Spence had been looking to learn all he could about millennials, who, studies suggest, are distrustful of banks.
So Fifth Third commissioned its own research, part of which entailed just following around young people going about their lives and documenting their activities, Spence said.
“Half of the people opening checking accounts in U.S. are millennials,” he said. “While we think millennials will have the same needs as their parents, the way they conceive of, and the way they choose financial services products, is going to be really different. We have to find a way as a company to change along with them to remain relevant.”
Fifth Third sensed an opportunity in the millennial angst over student loans: Could the bank help with this burden?
Momentum is a free standalone app that lets customers link Fifth Third debit cards to student loan accounts held by more than 30 servicers. Then any purchase made with the debit card is rounded up to the nearest dollar, and the extra change is applied weekly to the balances on designated loans once a minimum of $5 is accumulated.
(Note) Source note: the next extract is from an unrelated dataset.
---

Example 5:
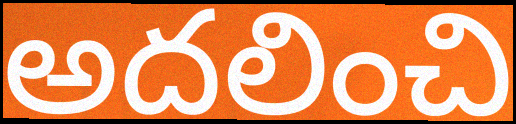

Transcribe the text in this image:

అదలించి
Despite little advertising, more than 40,000 people have downloaded Momentum and have paid down more than $500,000 in student debt, according to Fifth Third.
Spence said the bank never could have come up with an app that would appeal to millennial customers if it didn’t take the time to understand what they wanted.
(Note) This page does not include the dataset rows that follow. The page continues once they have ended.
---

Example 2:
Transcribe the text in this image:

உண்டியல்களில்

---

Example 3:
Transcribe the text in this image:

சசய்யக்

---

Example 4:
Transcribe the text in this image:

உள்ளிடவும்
“We’re headed toward a world where people experience things in a more thinly sliced way,” Spence said. “You don’t sit down and balance your checkbook for an hour. You check the transactions as they flow through on a day in, day out basis. So you have to be thinking more broadly than just what you can learn in a focus group.”
Spence believes going forward banks must work to embed themselves at the customer’s points of need. Instead of going to a bank to fill out the paperwork for a home improvement loan, the customer will want to do it on their phone with the contractor.
Banks also need to be “treating data as a product, rather than a byproduct, in financial services,” he said.
He expects customers to simplify — in the same way that they are demanding of banks — and predicts a shift where they start using fewer apps.
And even as pervasive as digital is, and as critical as it is for banks to hurl themselves into it, he is doubtful that an all-digital model of banking, exemplified by the completely automated, teller-less branch concept, will ever take hold.
“Financial services are abstract concepts,” Spence said. “They’re not tangible, and they rely on topics like interest compounding that are naturally a little bit confusing. We just believe there are lots of moments where the best solution for a customer is to have the opportunity to talk to someone.”
Spence, who values being able to spend some time alone in quiet reflection before the busy day begins, typically arrives at his office by 7 a.m.
Illuminating his desk is a single retro incandescent lightbulb encased in a glass shell, so its tangled arches of hot orange filament are visible.
It’s both a source of warmth and inspiration, according to Spence.
He takes comfort from the reply its inventor, Thomas Edison, supposedly gave when asked about all his failed attempts to invent the lightbulb. Edison said he had not failed, but rather learned a thousand ways that didn’t work.
“I wish we lived in a world where you only had to get it right once,” Spence said. “We’re big believers in the idea that banking isn’t about one single moment, rather the accumulation of small moments. Our role is to deliver an overall experience.”
Besides Spence’s office, there’s one other spot Macaulay’s book can be found in Fifth Third’s headquarters — in the innovation center’s library. Spence insisted that it stock a copy.
As he professes his fondness for the illustrated pages — “I loved the notion you could put things together and accomplish things in new and different ways” — it seems like an entirely appropriate addition.